Introduction
In modern enterprise environments, security teams are heavily dependent on logs and real-time analysis to detect and respond to threats. As attacks grow more sophisticated, visibility across endpoints, network activity, and system behavior becomes critical for effective incident response.
The ELK Stack — consisting of Elasticsearch, Logstash, and Kibana — is widely by enterprises used for log aggregation, search, and visualization. From a security perspective, ELK enables analysts to correlate large volumes of telemetry, identify anomalous behavior, and reconstruct attack timelines during investigations.
In ransomware incidents, where attackers attempt to encrypt systems, pivot across systems and perform lateral movement across network, disrupt recovery mechanisms, and communicate with external infrastructure, log data becomes one of the most reliable sources of evidence. ELK provides the ability to query, filter, and visualize this data, making it a valuable tool for Security Operations Centers and incident responders.
This lab focuses on using ELK to analyze a REvil (GOLD SOUTHFIELD) ransomware attack, demonstrating how centralized logs can be useful to identify malicious activity, attacker behavior, and key IOCs.
Scenario
We are a threat Hunter working for a cybersecurity consulting firm. One of our clients has been recently affected by a ransomware attack that caused the encryption of multiple of their employees’ machines. The affected users have reported encountering a ransom note on their desktop and a changed desktop background. We are tasked with using Splunk SIEM containing Sysmon event logs of one of the encrypted machines to extract as much information as possible.
Questions
Question 1: To begin our investigation, can we identify the filename of the note that the ransomware left behind?
Step 1: First we open the ELK Stack and select the Revil logs.
Step 2: Now, we all know that ransomware creates a ransom note on the infected system. To find the note we select the event code 11. Sysmon Event ID 11 (FileCreate) is logged when a file is created or overwritten.
Step 3: As notes about Ransom is mostly written in txt file, we can search for any ‘.txt’ file in the logs using the query “winlog.event_data.TargetFilename.keyword: *.txt”
Step 4: Opening the first log, we see the text file under the target File name field.
Question 2: What’s the process ID of the ransomware that’s likely involved?
In the same log just one row above, we see the process id of the ransomware- 5348
Question 3: Where can we find the ransomware’s executable file?
Again at the same place just one row above, we see the executable file of the ransomware- ‘facebook assistant.exe’
Question 4: It’s a common tactic for ransomware to disrupt system recovery methods. Can we identify the command that was used for this purpose?
Step 1: If we search in google about different event codes, we will see that the “Event Code 1 usually refers to a WHEA-Logger error (Windows Hardware Error Architecture) indicating a critical hardware fault, or a Sysmon event for process creation“. So we can use event code 1 in our query to filter out the logs that may be related to System recovery disruption.

### EXCERPTED DATA
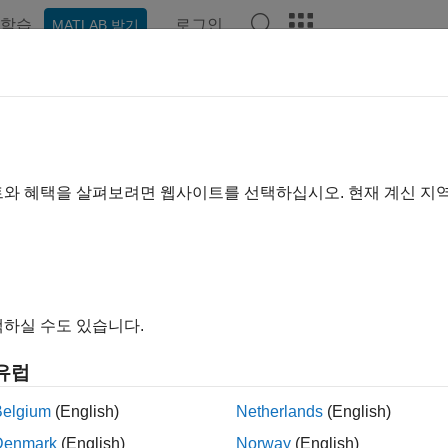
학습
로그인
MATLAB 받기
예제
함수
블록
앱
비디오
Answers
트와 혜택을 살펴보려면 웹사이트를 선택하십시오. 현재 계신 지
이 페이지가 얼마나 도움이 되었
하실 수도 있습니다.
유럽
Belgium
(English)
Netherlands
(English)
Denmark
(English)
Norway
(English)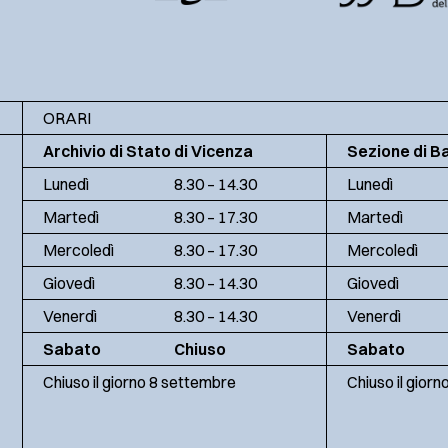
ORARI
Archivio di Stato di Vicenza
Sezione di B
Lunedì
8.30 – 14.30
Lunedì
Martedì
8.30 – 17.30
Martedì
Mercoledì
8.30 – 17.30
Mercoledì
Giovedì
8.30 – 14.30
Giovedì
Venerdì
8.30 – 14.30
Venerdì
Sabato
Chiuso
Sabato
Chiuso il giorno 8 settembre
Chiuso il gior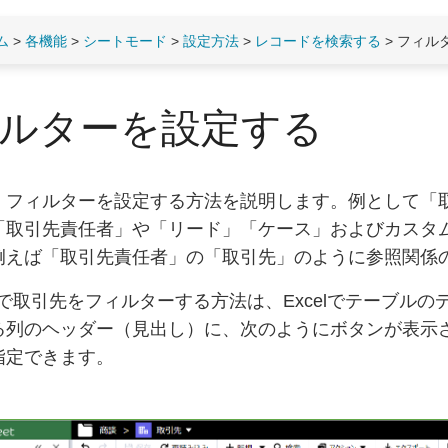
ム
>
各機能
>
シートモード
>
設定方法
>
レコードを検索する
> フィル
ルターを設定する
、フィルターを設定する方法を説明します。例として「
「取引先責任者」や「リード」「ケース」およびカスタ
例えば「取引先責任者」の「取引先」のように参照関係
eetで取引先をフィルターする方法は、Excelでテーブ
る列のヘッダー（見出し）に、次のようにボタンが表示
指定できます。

---

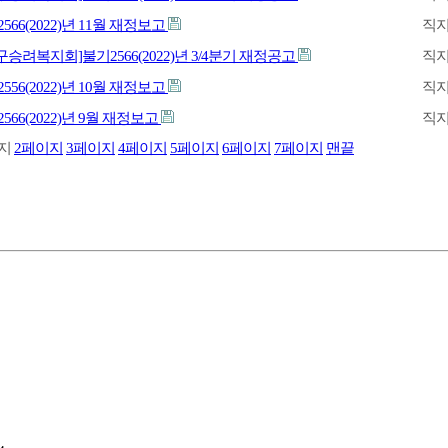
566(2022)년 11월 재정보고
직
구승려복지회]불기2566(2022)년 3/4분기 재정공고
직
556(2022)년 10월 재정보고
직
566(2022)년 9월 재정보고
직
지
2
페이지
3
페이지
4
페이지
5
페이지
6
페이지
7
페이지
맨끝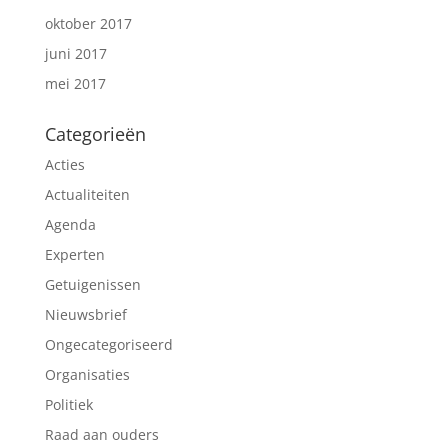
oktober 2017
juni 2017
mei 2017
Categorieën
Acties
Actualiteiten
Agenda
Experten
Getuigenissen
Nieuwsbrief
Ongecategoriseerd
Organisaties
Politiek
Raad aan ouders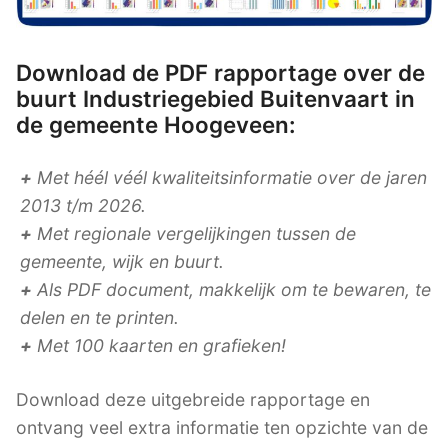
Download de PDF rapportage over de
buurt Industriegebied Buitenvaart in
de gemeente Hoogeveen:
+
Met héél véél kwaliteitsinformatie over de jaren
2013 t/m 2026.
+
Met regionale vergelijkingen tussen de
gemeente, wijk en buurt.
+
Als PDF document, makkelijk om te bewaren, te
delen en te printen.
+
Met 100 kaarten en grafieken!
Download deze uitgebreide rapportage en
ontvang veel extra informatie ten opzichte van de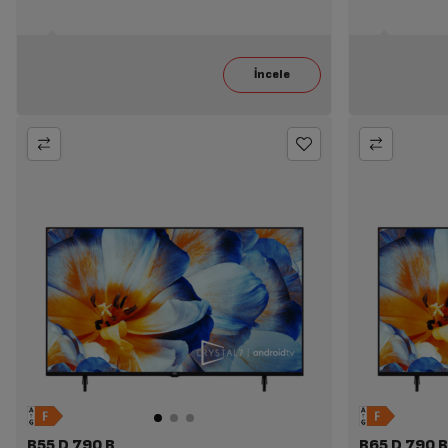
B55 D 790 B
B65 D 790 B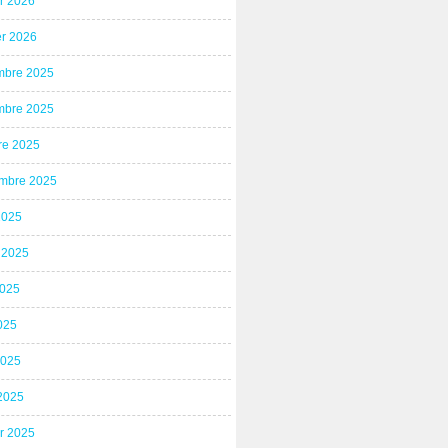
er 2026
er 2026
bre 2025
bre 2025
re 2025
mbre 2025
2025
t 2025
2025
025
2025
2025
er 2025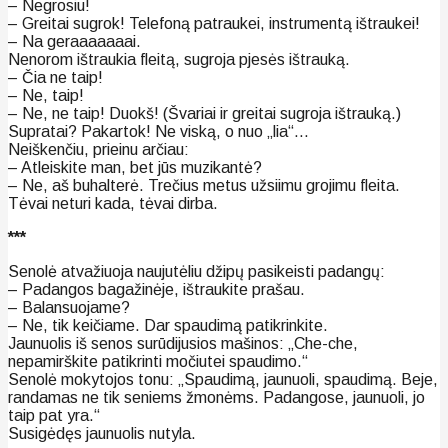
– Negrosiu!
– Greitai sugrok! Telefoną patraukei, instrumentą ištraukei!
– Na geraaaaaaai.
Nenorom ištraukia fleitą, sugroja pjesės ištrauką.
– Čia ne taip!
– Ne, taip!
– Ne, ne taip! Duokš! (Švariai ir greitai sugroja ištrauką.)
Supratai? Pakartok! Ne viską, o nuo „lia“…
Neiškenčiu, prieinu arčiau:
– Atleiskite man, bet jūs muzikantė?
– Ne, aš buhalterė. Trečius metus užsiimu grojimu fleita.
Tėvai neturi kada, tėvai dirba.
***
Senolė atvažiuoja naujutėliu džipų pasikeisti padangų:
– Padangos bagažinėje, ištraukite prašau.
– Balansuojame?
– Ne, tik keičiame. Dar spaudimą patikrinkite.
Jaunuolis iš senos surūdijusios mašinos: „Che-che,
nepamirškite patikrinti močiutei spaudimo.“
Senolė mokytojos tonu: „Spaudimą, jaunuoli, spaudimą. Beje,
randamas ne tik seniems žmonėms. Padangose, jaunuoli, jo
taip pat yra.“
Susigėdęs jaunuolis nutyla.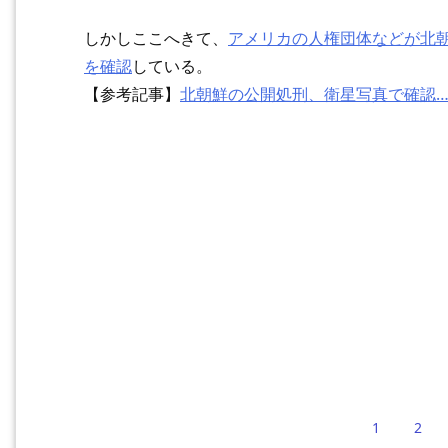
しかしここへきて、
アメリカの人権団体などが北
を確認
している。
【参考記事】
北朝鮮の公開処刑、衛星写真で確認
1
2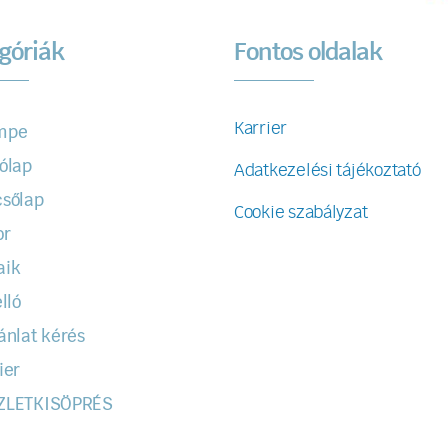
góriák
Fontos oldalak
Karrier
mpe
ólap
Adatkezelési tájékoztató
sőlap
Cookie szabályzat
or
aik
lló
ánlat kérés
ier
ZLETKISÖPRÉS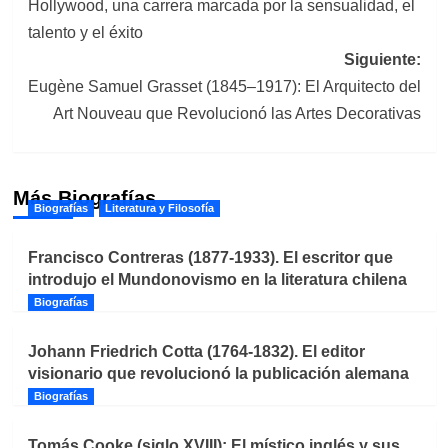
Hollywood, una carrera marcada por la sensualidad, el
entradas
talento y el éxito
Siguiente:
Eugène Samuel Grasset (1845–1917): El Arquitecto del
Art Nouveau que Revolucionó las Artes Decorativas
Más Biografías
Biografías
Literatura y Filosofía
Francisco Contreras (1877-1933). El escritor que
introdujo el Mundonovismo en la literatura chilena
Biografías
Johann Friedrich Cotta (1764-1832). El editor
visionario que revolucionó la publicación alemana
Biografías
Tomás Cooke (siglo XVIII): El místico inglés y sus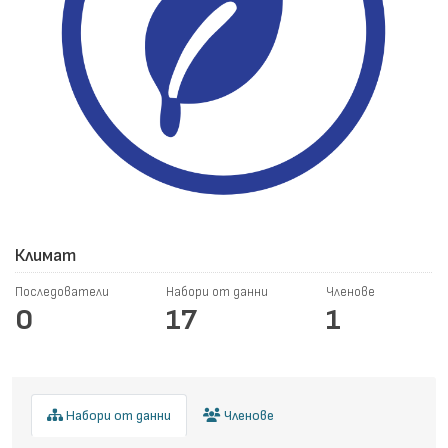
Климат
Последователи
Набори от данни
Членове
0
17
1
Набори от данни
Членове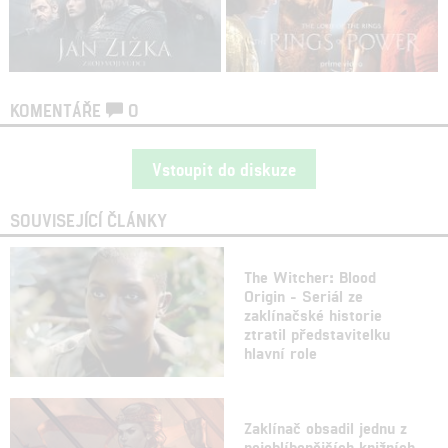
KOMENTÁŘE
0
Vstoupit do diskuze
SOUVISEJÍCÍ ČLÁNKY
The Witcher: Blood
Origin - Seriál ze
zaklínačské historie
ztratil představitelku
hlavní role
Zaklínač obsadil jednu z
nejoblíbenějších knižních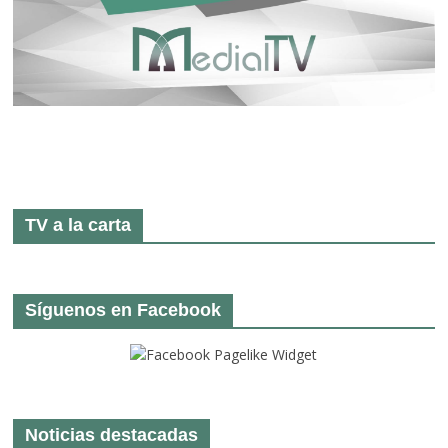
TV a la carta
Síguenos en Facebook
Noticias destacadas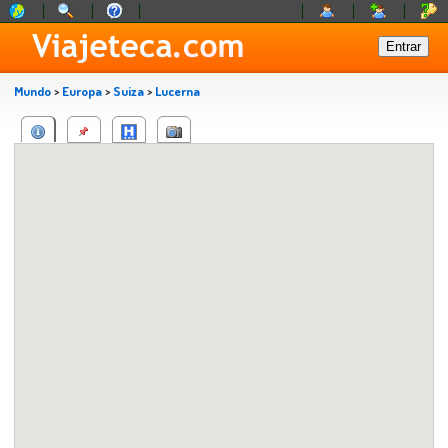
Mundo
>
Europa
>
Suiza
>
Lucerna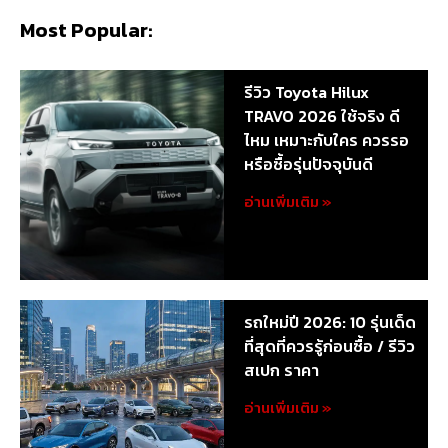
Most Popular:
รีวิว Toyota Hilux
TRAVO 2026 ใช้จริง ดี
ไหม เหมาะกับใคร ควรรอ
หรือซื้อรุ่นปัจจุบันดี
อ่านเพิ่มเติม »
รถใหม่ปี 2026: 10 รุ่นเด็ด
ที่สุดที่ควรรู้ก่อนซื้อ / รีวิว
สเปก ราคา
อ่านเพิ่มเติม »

### CHECK YOUR UNDERSTANDING
1. Copy the passage of the REvil ransomware investigation lab from "In the same" up to and including "for this purpose?".
2. Extend the REvil ransomware investigation lab past its last sentence.

### ANSWERS TO THIS EXERCISE
1.
In the same log just one row above, we see the process id of the ransomware- 5348
Question 3: Where can we find the ransomware’s executable file?
Again at the same place just one row above, we see the executable file of the ransomware- ‘facebook assistant.exe’
Question 4: It’s a common tactic for ransomware to disrupt system recovery methods. Can we identify the command that was used for this purpose?

2.
Step 2: We get 282 hits in this case. We need to filter the query again. Since we know that the system is windows, it’s possible that the adversary might have used powershell for the purpose. Just a guess. We can use the command winlog.event_data.CommandLine.Keyword for filtering out the logs.
Step 3: So we get a hit where powershell was used. Opening that log, we see the command to be base64 encoded.
Step 4: We can decode the base64 code and get the powershell command.
Question 5: Can we get the sha256 hash of the ransomware’s executable to cross-check with known malicious signatures?
Step 1: So we need to find the SHA256 hash of the executable facebook assistant.exe. We can start by again querying event code 1.
Step 2: Now since we know the name of the executable, we can use it to filter the logs. For this we can use the command- winlog.event_data.CommandLine and as the value, we can use the full path of ‘facebook assistant.exe’.
Step 3: In the log, we can see the value of winlog.event_data.Hashes. This is where we get the SHA256 hash of the malicious executable.
Question 6: Can we leverage threat intelligence and known Indicators of Compromise (IoCs) to pinpoint the ransomware author’s onion domain?
I used triage to get the answer. In triage we can just use the SHA256 of the executable and get the details of author’s onion domain.
Conclusion
This lab reinforces the role of the ELK Stack as a tool for detection and post-incident analysis. We also in the lab understood how centralized logging can significantly reduce investigation time, assist in accurate root cause analysis, and also support in the development of improved detection logic for future incidents.
Overall the lab serves as an example of how log-based investigations can support in investigating ransomware detection and analysis, also aiding in structured investigative methodologies within modern Security Operations environments.